Children learn new words rapidly, even though they may not grasp their full meaning right away. This phenomenon – often called fast mapping - is familiar to every parent, who notice how quickly their children acquire and start using (sometimes to the parent’s embarrassment!) a new word the parent dropped even once accidentally. How exactly this feat is achieved by the young brains remains a mystery.
13.11.2017 |
A new MEG study by NeuroDynamics of Human Communication group (NeDComm Lab) at CFIN investigated activity in children’s brain during rapid acquisition of new words. It showed that neural mechanisms that underlie novel word acquisition in children operate on a much faster scale than known for adults, demonstrating rapid functional changes over just a couple of minutes of listening to them. Moreover, unlike what we know about adults, this rapid and automatic brain plasticity operates for all kinds of new acoustic information that children encouter, be that new words of the native language, foreign speech or even non-speech sounds. The results of the study are published in NeuroImage.

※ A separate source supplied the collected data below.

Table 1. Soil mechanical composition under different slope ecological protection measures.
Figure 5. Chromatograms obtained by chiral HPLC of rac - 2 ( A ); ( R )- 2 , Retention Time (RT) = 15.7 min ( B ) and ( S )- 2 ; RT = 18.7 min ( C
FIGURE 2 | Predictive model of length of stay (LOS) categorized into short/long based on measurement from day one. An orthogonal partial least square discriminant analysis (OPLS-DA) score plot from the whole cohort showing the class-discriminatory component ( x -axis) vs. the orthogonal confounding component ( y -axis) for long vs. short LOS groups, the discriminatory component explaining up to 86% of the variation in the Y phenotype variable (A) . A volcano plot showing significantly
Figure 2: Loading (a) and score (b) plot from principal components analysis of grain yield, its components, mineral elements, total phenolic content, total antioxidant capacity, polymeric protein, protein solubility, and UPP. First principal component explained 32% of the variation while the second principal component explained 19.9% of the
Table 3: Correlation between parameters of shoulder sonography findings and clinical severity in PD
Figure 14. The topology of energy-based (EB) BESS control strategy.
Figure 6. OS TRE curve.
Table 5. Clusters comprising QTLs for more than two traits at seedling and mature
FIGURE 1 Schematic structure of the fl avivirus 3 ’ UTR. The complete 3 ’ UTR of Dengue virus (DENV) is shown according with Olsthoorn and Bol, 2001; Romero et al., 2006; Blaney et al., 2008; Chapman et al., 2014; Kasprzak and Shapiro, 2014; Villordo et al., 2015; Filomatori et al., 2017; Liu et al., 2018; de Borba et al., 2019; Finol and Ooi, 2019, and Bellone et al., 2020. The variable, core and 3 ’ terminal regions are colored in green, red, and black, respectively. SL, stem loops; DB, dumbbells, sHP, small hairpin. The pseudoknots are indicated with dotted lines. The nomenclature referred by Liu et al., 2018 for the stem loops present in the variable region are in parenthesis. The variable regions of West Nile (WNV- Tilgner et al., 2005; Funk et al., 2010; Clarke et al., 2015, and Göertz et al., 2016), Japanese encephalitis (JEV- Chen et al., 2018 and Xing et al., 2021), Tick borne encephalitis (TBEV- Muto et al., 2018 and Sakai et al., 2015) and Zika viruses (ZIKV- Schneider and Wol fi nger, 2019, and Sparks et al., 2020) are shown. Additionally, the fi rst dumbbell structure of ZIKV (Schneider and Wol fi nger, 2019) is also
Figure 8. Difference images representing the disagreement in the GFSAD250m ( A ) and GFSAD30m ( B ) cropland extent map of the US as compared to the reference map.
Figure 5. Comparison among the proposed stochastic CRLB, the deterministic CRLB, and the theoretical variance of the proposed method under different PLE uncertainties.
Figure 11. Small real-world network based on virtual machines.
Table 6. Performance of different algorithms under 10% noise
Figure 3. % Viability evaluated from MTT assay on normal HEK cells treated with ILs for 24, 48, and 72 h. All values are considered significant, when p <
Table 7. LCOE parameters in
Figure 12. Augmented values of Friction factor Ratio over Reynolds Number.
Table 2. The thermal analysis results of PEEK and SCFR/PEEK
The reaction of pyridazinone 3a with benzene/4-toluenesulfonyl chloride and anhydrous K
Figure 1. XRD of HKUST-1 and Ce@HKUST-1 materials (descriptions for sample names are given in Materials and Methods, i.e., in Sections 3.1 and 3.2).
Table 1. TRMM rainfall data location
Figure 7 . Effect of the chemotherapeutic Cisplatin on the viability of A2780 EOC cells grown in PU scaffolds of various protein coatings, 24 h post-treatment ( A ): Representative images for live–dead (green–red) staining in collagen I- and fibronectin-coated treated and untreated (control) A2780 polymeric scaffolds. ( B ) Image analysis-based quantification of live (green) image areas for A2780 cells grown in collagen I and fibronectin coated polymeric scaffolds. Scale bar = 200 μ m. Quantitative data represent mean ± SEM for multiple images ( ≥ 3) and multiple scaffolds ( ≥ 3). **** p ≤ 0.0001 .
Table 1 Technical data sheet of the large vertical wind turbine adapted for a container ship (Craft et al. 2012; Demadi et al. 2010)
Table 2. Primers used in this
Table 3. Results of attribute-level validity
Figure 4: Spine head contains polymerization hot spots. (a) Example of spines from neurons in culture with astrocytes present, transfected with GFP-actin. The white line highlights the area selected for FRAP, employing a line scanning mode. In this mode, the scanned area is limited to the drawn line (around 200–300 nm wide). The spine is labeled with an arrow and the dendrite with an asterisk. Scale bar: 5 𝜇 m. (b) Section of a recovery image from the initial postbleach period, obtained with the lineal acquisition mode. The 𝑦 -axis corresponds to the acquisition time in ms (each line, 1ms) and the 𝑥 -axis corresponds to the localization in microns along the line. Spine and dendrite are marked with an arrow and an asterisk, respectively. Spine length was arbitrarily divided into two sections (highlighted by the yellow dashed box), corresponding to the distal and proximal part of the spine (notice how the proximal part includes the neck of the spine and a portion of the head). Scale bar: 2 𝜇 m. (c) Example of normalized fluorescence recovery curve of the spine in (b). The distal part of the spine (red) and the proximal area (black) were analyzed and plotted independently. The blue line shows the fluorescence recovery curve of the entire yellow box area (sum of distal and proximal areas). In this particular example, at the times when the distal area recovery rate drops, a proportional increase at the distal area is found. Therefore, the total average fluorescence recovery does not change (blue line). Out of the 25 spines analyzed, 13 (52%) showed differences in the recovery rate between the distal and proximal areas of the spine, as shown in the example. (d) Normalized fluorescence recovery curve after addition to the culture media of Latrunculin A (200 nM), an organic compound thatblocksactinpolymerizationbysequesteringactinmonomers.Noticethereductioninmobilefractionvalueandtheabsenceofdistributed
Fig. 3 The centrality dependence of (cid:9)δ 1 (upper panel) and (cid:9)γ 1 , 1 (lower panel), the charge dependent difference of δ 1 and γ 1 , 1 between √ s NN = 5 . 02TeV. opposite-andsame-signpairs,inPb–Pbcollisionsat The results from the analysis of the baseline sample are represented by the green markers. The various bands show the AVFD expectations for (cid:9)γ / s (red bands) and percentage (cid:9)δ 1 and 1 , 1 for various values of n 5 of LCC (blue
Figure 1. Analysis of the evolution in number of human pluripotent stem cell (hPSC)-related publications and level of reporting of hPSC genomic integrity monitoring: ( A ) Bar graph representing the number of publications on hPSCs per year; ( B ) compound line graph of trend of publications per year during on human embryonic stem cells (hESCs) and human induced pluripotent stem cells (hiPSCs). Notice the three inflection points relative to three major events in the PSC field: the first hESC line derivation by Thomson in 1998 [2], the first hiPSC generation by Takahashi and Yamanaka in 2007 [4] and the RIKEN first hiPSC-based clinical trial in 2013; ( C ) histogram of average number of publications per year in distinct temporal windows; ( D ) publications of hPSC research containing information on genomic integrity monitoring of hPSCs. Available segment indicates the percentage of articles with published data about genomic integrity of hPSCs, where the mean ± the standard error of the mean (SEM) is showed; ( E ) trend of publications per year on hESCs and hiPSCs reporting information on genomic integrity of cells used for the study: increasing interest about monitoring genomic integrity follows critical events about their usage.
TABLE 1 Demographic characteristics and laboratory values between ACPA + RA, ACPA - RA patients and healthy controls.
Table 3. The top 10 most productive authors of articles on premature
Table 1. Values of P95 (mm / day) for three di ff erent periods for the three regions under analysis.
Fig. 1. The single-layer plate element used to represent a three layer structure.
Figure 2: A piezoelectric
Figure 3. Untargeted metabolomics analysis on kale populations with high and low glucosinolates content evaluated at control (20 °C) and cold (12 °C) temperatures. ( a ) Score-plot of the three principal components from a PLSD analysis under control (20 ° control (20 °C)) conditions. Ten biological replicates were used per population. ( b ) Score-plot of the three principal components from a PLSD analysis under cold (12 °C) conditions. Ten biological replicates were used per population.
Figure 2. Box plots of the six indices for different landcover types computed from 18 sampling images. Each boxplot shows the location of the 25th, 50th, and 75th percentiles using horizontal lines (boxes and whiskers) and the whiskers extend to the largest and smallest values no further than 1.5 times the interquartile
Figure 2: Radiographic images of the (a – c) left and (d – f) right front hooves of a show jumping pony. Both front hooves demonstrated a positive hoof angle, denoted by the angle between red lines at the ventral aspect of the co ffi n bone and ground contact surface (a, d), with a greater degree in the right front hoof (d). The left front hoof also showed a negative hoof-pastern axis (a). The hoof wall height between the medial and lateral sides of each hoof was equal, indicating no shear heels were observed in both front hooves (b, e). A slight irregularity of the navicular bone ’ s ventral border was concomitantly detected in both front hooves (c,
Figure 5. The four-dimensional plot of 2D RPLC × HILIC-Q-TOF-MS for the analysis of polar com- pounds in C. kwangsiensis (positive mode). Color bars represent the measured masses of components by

Neuroimage. 2017 155:450-459. doi: 10.1016/j.neuroimage.2017.03.066. Flexible, rapid and automatic neocortical word form acquisition mechanism in children as revealed by neuromagnetic brain response dynamics. Partanen E, Leminen A, de Paoli S, Bundgaard A, Kingo OS, Krøjgaard P4, Shtyrov Y
Link:
www.ncbi.nlm.nih.gov/pubmed/28389383
Children learn new words and word forms with ease, often acquiring a new word after very few repetitions. Recent neurophysiological research on word form acquisition in adults indicates that novel words can be acquired within minutes of repetitive exposure to them, regardless of the individual's focused attention on the speech input. Although it is well-known that children surpass adults in language acquisition, the developmental aspects of such rapid and automatic neural acquisition mechanisms remain unexplored. To address this open question, we used magnetoencephalography (MEG) to scrutinise brain dynamics elicited by spoken words and word-like sounds in healthy monolingual (Danish) children throughout a 20-min repetitive passive exposure session. We found rapid neural dynamics manifested as an enhancement of early (~100ms) brain activity over the short exposure session, with distinct spatiotemporal patterns for different novel sounds. For novel Danish word forms, signs of such enhancement were seen in the left temporal regions only, suggesting reliance on pre-existing language circuits for acquisition of novel word forms with native phonology. In contrast, exposure both to novel word forms with non-native phonology and to novel non-speech sounds led to activity enhancement in both left and right hemispheres, suggesting that more wide-spread cortical networks contribute to the build-up of memory traces for non-native and non-speech sounds. Similar studies in adults have previously reported more sluggish (~15-25min, as opposed to 4min in the present study) or non-existent neural dynamics for non-native sound acquisition, which might be indicative of a higher degree of plasticity in the children's brain. Overall, the results indicate a rapid and highly plastic mechanism for a dynamic build-up of memory traces for novel acoustic information in the children's brain that operates automatically and recruits bilateral temporal cortical circuits.